Por Staff
WASHINGTON D.C., EU., a 20 de agosto de 2026.- La próxima generación de exploradores lunares podría llevar consigo algo más que herramientas, experimentos y tecnología. Científicos de la NASA determinaron que algunos microbios terrestres relacionados con los seres humanos podrían sobrevivir temporalmente en ciertos ambientes protegidos de la región del Polo Sur de la Luna, un hallazgo que cobra relevancia ante el avance de las misiones tripuladas. El estudio fue publicado en Science Advances.
La investigación no significa que los microorganismos puedan vivir normalmente en la superficie lunar ni que exista vida terrestre creciendo en la Luna. El concepto de supervivencia utilizado por los investigadores se refiere a la capacidad de un organismo para permanecer vivo durante al menos un día terrestre bajo las condiciones estudiadas. Tampoco existen pruebas de que estos microbios puedan reproducirse en el ambiente lunar.
¿Cómo lo descubrieron?
El interés científico está en las zonas donde la propia geografía de la Luna puede ofrecer cierta protección. Debido a la escasa inclinación del eje lunar, el Sol permanece muy bajo sobre el horizonte en las regiones polares. Las montañas, crestas y paredes de los cráteres pueden bloquear su luz y generar regiones permanentemente o casi permanentemente sombreadas, donde las temperaturas pueden ser extremadamente bajas y determinadas moléculas quedan protegidas de la radiación.
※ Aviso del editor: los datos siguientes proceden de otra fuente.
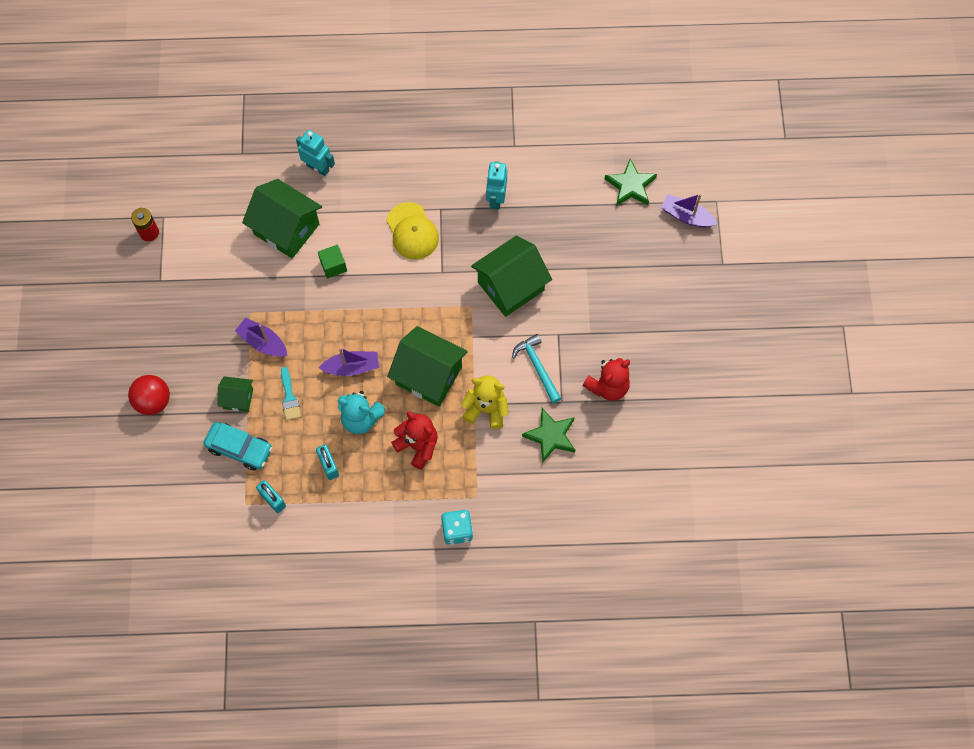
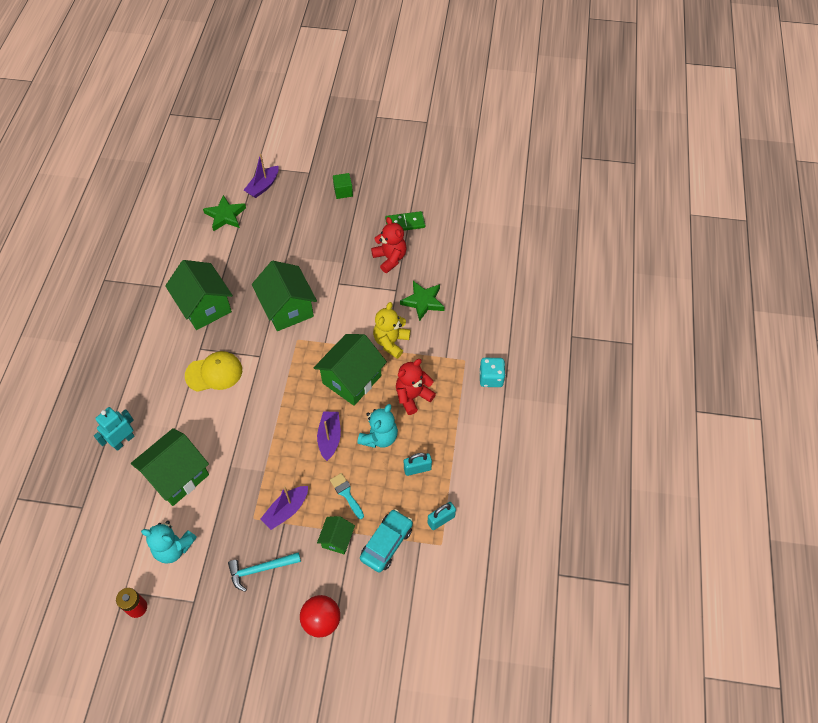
camera: 80 degrees left, 10 degrees down
(211, 247) = (173, 548): none -> turquoise teddy bear
(289, 397) = (346, 493): turquoise brush -> turquoise brush turned 120 degrees counterclockwise
(333, 266) = (227, 440): green cube -> green cube (343, 191)
(496, 199) = (205, 307): turquoise robot -> green house
(537, 367) = (363, 301): turquoise hammer -> turquoise hammer (260, 569)
(667, 394) = (405, 223): none -> green domino

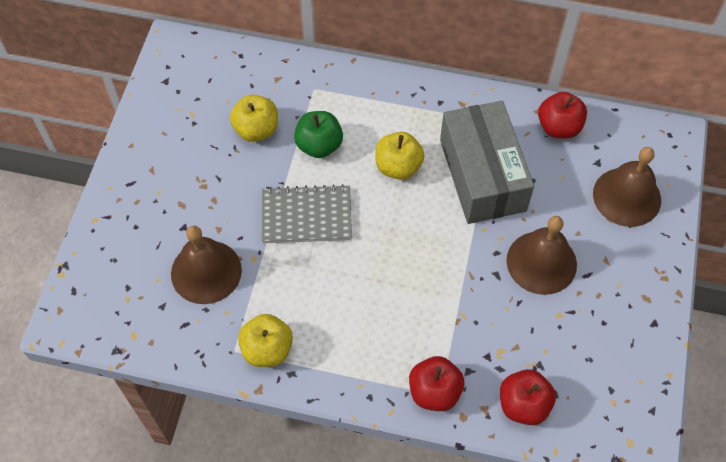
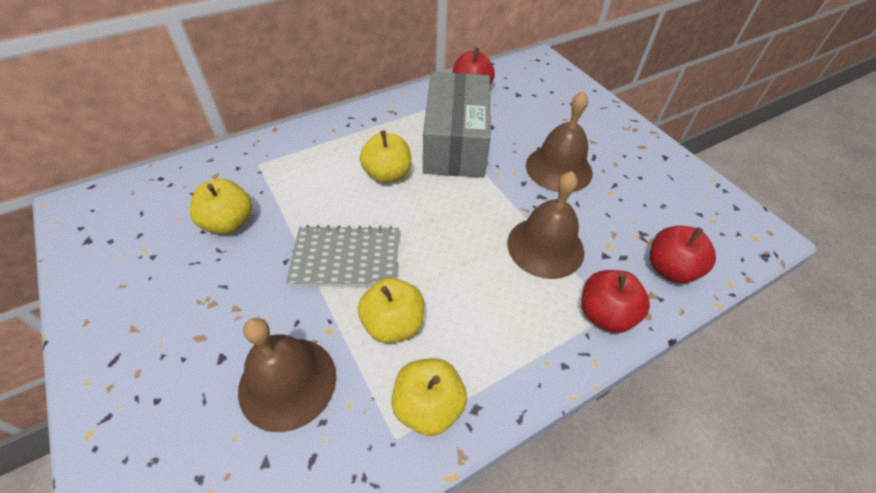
camera: 45 degrees left, 10 degrees down
(294, 285) = (393, 324): none -> yellow apple
(306, 216) = (346, 258): grey notebook -> grey notebook turned 45 degrees clockwise
(319, 145) = (303, 199): green apple -> none
(482, 175) = (455, 143): grey box -> grey box turned 60 degrees clockwise
(627, 196) = (557, 101): brown bell -> brown bell (545, 247)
En esos escenarios, los investigadores buscaron organismos que pudieran llegar accidentalmente con los astronautas. Entre los microorganismos analizados estuvieron Aspergillus niger, Bacillus subtilis, Staphylococcus aureus, Deinococcus radiodurans y diferentes especies de Fusarium. El equipo comparó la resistencia conocida de estos organismos al calor y a la radiación ultravioleta y después aplicó esos datos a modelos ambientales del Polo Sur lunar.
Las simulaciones utilizaron información obtenida por el Lunar Reconnaissance Orbiter, combinada con modelos sobre la forma en que la radiación alcanza la superficie. El resultado fue un mapa de posibles “nichos de supervivencia”, algunos de ellos de varios kilómetros de extensión y otros tan pequeños como la huella de un astronauta. Entre los organismos analizados, el Aspergillus niger destacó por su resistencia a la radiación ultravioleta y mostró posibilidades de supervivencia incluso en lugares con cierta exposición solar.
¿Por qué preocupa esto?
Porque los astronautas no llegan solos. El cuerpo humano transporta una enorme cantidad de microorganismos y algunos pueden desprenderse de la piel, los trajes espaciales y los hábitats. Si estos organismos permanecen en la superficie lunar, podrían alterar las condiciones que los científicos encuentren y, en el futuro, complicar la interpretación de señales químicas que pudieran corresponder a procesos antiguos de la Luna. Por ello, los investigadores consideran fundamental conocer la “huella microbiana” previa a la llegada de los humanos.
El problema también sirve como advertencia para Marte. Los científicos quieren saber qué microorganismos pueden resistir ambientes extraterrestres antes de que las misiones tripuladas alcancen otros mundos. Estudios previos ya habían mostrado que Aspergillus niger puede soportar condiciones espaciales particularmente adversas y que algunos microorganismos asociados con naves espaciales presentan una resistencia considerable. Por ahora, la conclusión es cautelosa: la Luna no parece ser un lugar donde estos microbios puedan crecer y reproducirse, pero determinados rincones podrían permitirles permanecer vivos temporalmente. Y la pregunta que queda abierta es inevitable: ¿cuánto de lo que encontremos en otros mundos será realmente extraterrestre y cuánto habremos llevado nosotros?